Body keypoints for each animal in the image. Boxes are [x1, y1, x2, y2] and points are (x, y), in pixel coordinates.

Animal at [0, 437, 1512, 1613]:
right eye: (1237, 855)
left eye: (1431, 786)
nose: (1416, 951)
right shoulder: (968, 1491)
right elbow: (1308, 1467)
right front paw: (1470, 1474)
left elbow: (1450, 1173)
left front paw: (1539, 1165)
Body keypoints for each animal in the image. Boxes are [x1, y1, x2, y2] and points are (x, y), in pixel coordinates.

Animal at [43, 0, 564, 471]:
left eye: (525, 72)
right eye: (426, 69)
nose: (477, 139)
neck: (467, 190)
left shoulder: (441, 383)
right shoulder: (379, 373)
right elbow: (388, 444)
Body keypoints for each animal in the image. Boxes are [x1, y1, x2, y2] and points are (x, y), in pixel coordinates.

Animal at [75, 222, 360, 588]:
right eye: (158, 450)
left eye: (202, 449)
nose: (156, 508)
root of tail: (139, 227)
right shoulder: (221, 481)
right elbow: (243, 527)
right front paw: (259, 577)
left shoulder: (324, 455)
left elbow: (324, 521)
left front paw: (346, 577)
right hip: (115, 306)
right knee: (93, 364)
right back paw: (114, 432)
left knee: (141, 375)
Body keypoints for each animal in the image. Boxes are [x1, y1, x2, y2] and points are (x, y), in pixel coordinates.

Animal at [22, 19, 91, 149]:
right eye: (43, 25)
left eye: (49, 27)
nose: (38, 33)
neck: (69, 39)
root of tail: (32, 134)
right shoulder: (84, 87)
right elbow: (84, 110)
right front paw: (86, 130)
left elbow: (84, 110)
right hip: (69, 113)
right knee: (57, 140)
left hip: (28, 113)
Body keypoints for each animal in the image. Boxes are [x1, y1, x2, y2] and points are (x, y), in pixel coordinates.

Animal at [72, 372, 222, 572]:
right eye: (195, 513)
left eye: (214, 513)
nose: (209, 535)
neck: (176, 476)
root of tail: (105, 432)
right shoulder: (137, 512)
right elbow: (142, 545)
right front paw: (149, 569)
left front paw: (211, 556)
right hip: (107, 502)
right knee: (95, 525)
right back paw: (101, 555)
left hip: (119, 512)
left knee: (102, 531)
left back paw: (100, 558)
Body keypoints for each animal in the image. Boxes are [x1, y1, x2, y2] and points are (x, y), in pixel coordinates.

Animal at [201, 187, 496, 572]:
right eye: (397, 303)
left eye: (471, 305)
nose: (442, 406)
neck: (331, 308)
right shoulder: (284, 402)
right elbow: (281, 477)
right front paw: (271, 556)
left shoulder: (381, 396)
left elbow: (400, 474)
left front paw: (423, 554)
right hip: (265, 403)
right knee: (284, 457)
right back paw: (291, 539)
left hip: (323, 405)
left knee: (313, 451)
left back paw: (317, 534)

» **Goal of the exercise**
Your answer must consist solely of the lines above between the line holding "right back paw: (114, 432)" and the line holding "neck: (69, 39)", inclusive, copied exactly.

» **Task answer**
right back paw: (114, 432)
left knee: (141, 375)
Body keypoints for each animal in the image. Boxes are [x1, y1, x2, y2] and points are (x, y), in pixel coordinates.

Animal at [22, 19, 91, 149]:
right eye: (43, 25)
left eye: (49, 27)
nose: (38, 33)
neck: (69, 39)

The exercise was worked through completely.